# IRV Prime

IRV Prime is a voting method variation of instant-runoff voting (classic IRV) developed by Marcos Boyington that selects a single winner using votes that express each voter's order of preference, like IRV. It is a generalization of Condorcet IRV that works when there is no Condorcet winner.

Classic IRV eliminates candidates which had a chance of winning the election while preserving candidates that will lose. IRV Prime finds every candidate which has a chance of winning (candidates in the Schwartz set) & eliminates candidates we know won't win (those losing in the final round).

## Procedure

1. Find the instant-runoff voting (IRV) winners using the classic/standard rounds, where the candidate with least votes is eliminated & their votes redistributed (call this set Winners)
2. Find the candidates which satisfy the Schwartz set
3. Re-run the IRV election once for each candidate in the Schwartz set, preserving that candidate as well as all candidates in Winners set; each candidate in the Schwartz set which defeats one of the Winners is added to the Winners-Prime set.
4. Re-run the IRV election preserving all Winners and all Winners-Prime, proceeding with normal elimination when they are all that remain

Note that using the Schwartz set is simply to reduce the number of rounds; the results are the same if the set of all candidates or the Smith set is used instead.

### Algorithm

``` GetWinner(NumWinners, PrefSchedule)
{
// Step 1: Classic IRV, find classic winners
RemainingCandidates = PrefSchedule
while (RemainingCandidates.Length > NumWinners) {
RemainingCandidates = RemainingCandidates.EliminateLeast()
}
Winners = RemainingCandidates.TopCandidates(NumWinners)

// Step 2: Build round where only candidates remaining are
// classic winners & schwartz set
PrefMatrix = getPreferenceMatrix(PrefSchedule)
SchwartzSet = getSchwartz(PrefMatrix)
Keepers = union(Winners, SchwartzSet)
PrimeRound = PrefSchedule.EliminateAllExcept(Keepers)

// Step 3: Find candidates who can win against classic winners
WinnersPrime = {}
for (S in SchwartzSet) {
Keepers = union(S, Winners)
PossibleWinner = PrimeRound.EliminateAllExcept(Keepers)
WinnersPrime = union(WinnersPrime, PossibleWinner.TopCandidates(1))
}

// Step 4: Run final round from prime round eliminating all who
// lose against classic winners
RemainingCandidates = PrimeRound.EliminateAllExcept(union(Winners, WinnersPrime))
while (RemainingCandidates.Length > NumWinners) {
RemainingCandidates = RemainingCandidates.EliminateLeast()
}

return RemainingCandidates.TopCandidates(NumWinners)
}
```

## Proof of failing later-no-harm

```102 A
101 B
100 C
5 A>B>C
5 B>C>A
5 C>A>B
```

A wins IRV (after C is eliminated) The Schwarz set is {ABC} A wins AB. C wins AC. So, WinnersPrime is {AC}. C wins {AC} Thus, C is overall winner.

....

Now, some C voters add a later preference:

```102 A
101 B
100 C>B
5 A>B>C
5 B>C>A
5 C>A>B
```

B wins IRV (after C is eliminated).
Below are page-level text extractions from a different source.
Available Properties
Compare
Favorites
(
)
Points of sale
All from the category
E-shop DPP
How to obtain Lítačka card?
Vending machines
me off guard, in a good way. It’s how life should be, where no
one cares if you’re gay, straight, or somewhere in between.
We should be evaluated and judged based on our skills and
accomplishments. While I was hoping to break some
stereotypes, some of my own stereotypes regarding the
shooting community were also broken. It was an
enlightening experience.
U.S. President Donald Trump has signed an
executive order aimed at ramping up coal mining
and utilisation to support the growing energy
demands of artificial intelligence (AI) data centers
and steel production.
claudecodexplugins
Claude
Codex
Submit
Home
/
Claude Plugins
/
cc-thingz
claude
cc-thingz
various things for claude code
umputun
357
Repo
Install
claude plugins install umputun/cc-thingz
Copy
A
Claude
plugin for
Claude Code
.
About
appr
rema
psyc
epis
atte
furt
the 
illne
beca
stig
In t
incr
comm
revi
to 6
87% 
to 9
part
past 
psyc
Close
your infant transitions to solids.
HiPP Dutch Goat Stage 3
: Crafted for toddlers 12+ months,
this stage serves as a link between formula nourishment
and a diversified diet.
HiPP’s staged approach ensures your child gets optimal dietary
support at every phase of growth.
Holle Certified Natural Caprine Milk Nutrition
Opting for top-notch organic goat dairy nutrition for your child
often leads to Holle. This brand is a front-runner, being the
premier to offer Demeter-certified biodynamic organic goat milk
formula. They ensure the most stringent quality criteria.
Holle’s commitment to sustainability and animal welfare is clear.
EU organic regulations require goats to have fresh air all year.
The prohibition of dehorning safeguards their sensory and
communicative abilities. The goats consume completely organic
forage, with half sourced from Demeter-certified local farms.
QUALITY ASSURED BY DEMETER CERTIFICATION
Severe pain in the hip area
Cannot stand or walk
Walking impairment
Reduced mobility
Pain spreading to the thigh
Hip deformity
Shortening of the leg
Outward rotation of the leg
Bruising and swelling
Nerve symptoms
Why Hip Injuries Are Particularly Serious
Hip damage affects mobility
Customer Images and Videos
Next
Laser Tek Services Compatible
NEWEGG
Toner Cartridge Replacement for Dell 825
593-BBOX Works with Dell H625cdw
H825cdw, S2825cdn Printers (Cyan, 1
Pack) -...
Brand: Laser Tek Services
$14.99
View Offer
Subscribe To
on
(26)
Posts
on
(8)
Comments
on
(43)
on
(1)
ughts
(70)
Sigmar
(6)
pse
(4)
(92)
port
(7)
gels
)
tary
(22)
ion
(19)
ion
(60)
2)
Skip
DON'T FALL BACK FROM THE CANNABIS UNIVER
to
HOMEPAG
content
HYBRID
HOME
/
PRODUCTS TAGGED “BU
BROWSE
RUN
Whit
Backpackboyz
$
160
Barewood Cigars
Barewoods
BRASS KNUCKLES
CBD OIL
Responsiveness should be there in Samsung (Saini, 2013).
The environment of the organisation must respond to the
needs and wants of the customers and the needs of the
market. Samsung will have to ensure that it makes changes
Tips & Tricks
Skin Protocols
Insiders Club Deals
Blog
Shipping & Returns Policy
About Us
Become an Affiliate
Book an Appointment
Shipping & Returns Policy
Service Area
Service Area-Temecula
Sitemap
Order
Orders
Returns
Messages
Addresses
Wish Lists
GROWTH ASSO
The Schwarz set is B. So B wins overall. This violates later-no-harm.

## An example

Imagine the following vote preferences:

Vote Preference
L, CR 47
R, CR 39
R 5
CR, R 5

Resulting in the following preference matrix:

Preference Matrix
Candidate Preference R CR L
R over 39 45
CR over 52 44
L over 47 47

In instant-runoff voting, R is elected as CR is eliminated:

Last Round IRV
R 49
L 47

In RCV Prime, because L does not end up in Winners-Prime but CR does, the final round instead looks like:

Last Round IRV
CR 52
R 49

And CR wins with a larger majority than the candidate that would win with IRV

## Strategy

Voters are left with only a single honest rank strategy to best serve their favorite candidate while minimizing the possibility of getting a less preferred candidate:

``` 1-3) Favorite candidates
4) Favorite frontrunner (if not already covered in 1-3)
5) Least-hated who is a frontrunner with opposing views
```

This voting strategy guarantees that a voter's favorite candidate will win if they are preferred by the largest number of voters; it also guarantees that if those candidates cannot win (do not have the largest number of voters), that a preferred candidate will win as long as they have the largest number of voters.